By Barbara Wood
Special to the Almanac
How does a parent talk to a child about an event as horrific as Friday's shooting in a Connecticut school that left at least 20 children and 8 adults dead?
The first thing to do is to talk to your child, of any age, says Janet Childs, the director of education, training and critical incident stress management for the Centre for Living with Dying program of Bill Wilson Center in San Jose and Santa Clara.
Children, even very young ones, will hear the news. "Make time to sit down and address it," she says. "To think that we can protect them from it is, I believe, unrealistic."
"They do understand that a tragedy has happened and that adults are upset," she says.
Other experts warn, however, to not push a child to talk about something they do not want to talk about.

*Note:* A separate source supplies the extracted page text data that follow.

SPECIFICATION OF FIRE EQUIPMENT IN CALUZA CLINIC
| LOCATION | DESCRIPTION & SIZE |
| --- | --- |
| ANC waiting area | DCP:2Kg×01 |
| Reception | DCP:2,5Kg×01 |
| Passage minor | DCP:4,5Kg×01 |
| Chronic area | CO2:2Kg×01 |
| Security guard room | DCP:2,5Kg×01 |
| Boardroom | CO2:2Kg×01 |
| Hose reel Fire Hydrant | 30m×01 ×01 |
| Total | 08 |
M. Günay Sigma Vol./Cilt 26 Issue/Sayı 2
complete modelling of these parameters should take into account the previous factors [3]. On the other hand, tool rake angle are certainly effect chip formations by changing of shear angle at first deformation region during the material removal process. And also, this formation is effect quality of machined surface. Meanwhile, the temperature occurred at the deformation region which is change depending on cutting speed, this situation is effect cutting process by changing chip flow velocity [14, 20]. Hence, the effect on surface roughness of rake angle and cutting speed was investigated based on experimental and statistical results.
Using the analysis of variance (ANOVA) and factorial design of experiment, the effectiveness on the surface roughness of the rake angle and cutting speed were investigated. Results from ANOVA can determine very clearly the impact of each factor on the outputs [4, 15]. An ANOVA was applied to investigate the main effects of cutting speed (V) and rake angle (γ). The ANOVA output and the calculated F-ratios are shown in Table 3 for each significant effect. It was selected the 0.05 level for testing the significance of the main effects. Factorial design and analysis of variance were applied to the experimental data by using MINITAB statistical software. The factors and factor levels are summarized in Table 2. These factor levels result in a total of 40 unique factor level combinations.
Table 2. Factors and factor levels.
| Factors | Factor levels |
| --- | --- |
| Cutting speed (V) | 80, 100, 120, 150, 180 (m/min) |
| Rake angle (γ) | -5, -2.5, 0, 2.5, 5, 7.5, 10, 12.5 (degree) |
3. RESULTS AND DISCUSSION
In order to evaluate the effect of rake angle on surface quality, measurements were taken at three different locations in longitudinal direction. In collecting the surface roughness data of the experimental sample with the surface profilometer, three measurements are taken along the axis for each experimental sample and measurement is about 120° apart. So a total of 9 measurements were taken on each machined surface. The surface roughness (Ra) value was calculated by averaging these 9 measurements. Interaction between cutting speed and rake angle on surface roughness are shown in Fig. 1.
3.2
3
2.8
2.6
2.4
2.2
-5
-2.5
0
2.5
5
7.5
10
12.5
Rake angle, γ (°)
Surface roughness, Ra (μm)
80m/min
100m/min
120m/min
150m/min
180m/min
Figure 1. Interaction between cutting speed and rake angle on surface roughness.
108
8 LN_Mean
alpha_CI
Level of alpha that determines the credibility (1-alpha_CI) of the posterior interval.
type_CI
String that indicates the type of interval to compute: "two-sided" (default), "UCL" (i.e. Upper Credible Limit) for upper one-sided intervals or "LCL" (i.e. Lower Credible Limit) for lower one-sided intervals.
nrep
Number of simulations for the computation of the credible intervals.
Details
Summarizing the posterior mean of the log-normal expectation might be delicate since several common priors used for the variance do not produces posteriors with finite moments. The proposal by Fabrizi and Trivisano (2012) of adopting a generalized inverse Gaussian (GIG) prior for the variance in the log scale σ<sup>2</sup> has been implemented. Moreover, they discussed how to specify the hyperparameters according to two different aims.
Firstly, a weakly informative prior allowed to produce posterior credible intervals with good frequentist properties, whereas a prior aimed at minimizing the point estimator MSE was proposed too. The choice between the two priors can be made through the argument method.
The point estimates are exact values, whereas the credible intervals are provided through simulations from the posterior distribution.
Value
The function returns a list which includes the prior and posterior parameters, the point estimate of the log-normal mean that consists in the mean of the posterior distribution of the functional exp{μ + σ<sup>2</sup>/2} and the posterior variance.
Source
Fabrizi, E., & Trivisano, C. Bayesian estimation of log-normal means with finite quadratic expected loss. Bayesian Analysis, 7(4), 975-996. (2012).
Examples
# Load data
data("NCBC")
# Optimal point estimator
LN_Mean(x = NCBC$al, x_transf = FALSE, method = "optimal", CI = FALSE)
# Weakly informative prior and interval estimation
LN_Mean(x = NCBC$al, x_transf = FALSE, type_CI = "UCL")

Let children know, Ms. Childs says, that what happened is sad and heart-breaking, but it does not happen very often. Children, she says, often worry that if something happened elsewhere, that it could happen to them. Let children know, she says, that it will not happen everywhere.
With small children, she says, keep the conversation simple and short.
"It is beyond our comprehension. It's OK to tell the kids that," she says.
"The first step is to acknowledge," what happened and that they, and you, may feel sad, helpless, lonely or scared, she says.
"One of the things I suggest is that when they get home today that they hug their kids," Ms. Childs says. Tell children you love and appreciate them and tell them what is being done to make it safe in their home and schools.
Next, she says, allow children to take some sort of action responding to what has happened. If they want to do something, "we can send our concern, our love and our energy," says, perhaps in the form of a letter to the students at the Sandy Hook School, or a poster that children write their wishes and thoughts on. "That gives them an action step to be able to do something."
Another action that older kids might take is lighting a candle. "A candle is a symbol of light, a universal symbol ... of hope and healing," she says. "You can do that at home, too."
Ms. Childs says that she hopes schools will give students a chance to talk about the events. "It is very important for them to be able to talk about it," she says, and often children won't talk to their parents.
Among other resources available to parents who want more information about talking to their children are several sites shared by Cynthia Shaw, regional communications director for the American Red Cross:
The U.S. Department of Health and Human Services: Tips for Talking to Children After a Traumatic Event
• Provide children with opportunities to talk about what they are seeing on television and to ask questions.
• Do not be afraid to admit that you cannot answer all of their questions.
• Answer questions at a level the child can understand.
• Provide ongoing opportunities for children to talk. They probably will have more questions as time goes on.
• Use this as an opportunity to establish a family emergency plan. Feeling that there is something you can do may be very comforting to both children and adults.
• Allow children to discuss other fears and concerns about unrelated issues. This is a good opportunity to explore these issues also.
• Monitor children's television watching. Some parents may wish to limit their child's exposure to graphic or troubling scenes. To the extent possible, be present when your child is watching news coverage of the event. It is at these times that questions might arise.
• Helping Your Child Manage Distress in the Aftermath of a Shooting: tips developed by the American Psychological Association.